[Items listed in a dataset]
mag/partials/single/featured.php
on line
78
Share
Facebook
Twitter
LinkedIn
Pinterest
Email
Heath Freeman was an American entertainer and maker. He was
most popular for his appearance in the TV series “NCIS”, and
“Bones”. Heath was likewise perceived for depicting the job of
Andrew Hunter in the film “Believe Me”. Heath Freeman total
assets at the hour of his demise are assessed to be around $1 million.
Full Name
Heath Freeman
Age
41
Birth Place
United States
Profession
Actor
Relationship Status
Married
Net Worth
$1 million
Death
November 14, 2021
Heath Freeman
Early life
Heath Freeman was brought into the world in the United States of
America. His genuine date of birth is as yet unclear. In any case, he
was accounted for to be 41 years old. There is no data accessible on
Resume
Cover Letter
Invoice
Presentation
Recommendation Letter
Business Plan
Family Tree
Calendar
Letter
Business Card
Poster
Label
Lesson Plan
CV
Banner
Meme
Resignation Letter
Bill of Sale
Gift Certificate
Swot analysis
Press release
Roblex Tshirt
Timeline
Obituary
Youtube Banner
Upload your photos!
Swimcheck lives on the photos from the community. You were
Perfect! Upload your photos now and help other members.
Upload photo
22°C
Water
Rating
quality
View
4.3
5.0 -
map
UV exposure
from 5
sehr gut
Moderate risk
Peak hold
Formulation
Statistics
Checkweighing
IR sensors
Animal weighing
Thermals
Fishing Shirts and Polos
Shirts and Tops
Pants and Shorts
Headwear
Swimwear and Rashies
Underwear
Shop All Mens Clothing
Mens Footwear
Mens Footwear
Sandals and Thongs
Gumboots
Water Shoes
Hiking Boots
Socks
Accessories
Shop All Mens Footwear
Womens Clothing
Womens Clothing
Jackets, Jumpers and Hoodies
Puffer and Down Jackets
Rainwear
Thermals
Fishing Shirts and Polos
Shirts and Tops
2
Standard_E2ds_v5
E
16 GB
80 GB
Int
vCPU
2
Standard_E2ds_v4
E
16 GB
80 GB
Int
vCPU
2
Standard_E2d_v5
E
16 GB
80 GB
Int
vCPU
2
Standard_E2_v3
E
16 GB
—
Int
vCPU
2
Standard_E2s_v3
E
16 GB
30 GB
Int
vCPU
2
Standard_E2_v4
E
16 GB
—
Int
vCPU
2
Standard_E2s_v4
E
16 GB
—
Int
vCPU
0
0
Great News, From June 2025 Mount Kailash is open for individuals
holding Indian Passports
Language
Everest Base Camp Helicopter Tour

> **Task details**
Your task is to extract all of the records exactly.

> **The answer**
mag/partials/single/featured.php
on line
78
Share
Facebook
Twitter
LinkedIn
Pinterest
Email
Heath Freeman was an American entertainer and maker. He was
most popular for his appearance in the TV series “NCIS”, and
“Bones”. Heath was likewise perceived for depicting the job of
Andrew Hunter in the film “Believe Me”. Heath Freeman total
assets at the hour of his demise are assessed to be around $1 million.
Full Name
Heath Freeman
Age
41
Birth Place
United States
Profession
Actor
Relationship Status
Married
Net Worth
$1 million
Death
November 14, 2021
Heath Freeman
Early life
Heath Freeman was brought into the world in the United States of
America. His genuine date of birth is as yet unclear. In any case, he
was accounted for to be 41 years old. There is no data accessible on
Resume
Cover Letter
Invoice
Presentation
Recommendation Letter
Business Plan
Family Tree
Calendar
Letter
Business Card
Poster
Label
Lesson Plan
CV
Banner
Meme
Resignation Letter
Bill of Sale
Gift Certificate
Swot analysis
Press release
Roblex Tshirt
Timeline
Obituary
Youtube Banner
Upload your photos!
Swimcheck lives on the photos from the community. You were
Perfect! Upload your photos now and help other members.
Upload photo
22°C
Water
Rating
quality
View
4.3
5.0 -
map
UV exposure
from 5
sehr gut
Moderate risk
Peak hold
Formulation
Statistics
Checkweighing
IR sensors
Animal weighing
Thermals
Fishing Shirts and Polos
Shirts and Tops
Pants and Shorts
Headwear
Swimwear and Rashies
Underwear
Shop All Mens Clothing
Mens Footwear
Mens Footwear
Sandals and Thongs
Gumboots
Water Shoes
Hiking Boots
Socks
Accessories
Shop All Mens Footwear
Womens Clothing
Womens Clothing
Jackets, Jumpers and Hoodies
Puffer and Down Jackets
Rainwear
Thermals
Fishing Shirts and Polos
Shirts and Tops
2
Standard_E2ds_v5
E
16 GB
80 GB
Int
vCPU
2
Standard_E2ds_v4
E
16 GB
80 GB
Int
vCPU
2
Standard_E2d_v5
E
16 GB
80 GB
Int
vCPU
2
Standard_E2_v3
E
16 GB
—
Int
vCPU
2
Standard_E2s_v3
E
16 GB
30 GB
Int
vCPU
2
Standard_E2_v4
E
16 GB
—
Int
vCPU
2
Standard_E2s_v4
E
16 GB
—
Int
vCPU
0
0
Great News, From June 2025 Mount Kailash is open for individuals
holding Indian Passports
Language
Everest Base Camp Helicopter Tour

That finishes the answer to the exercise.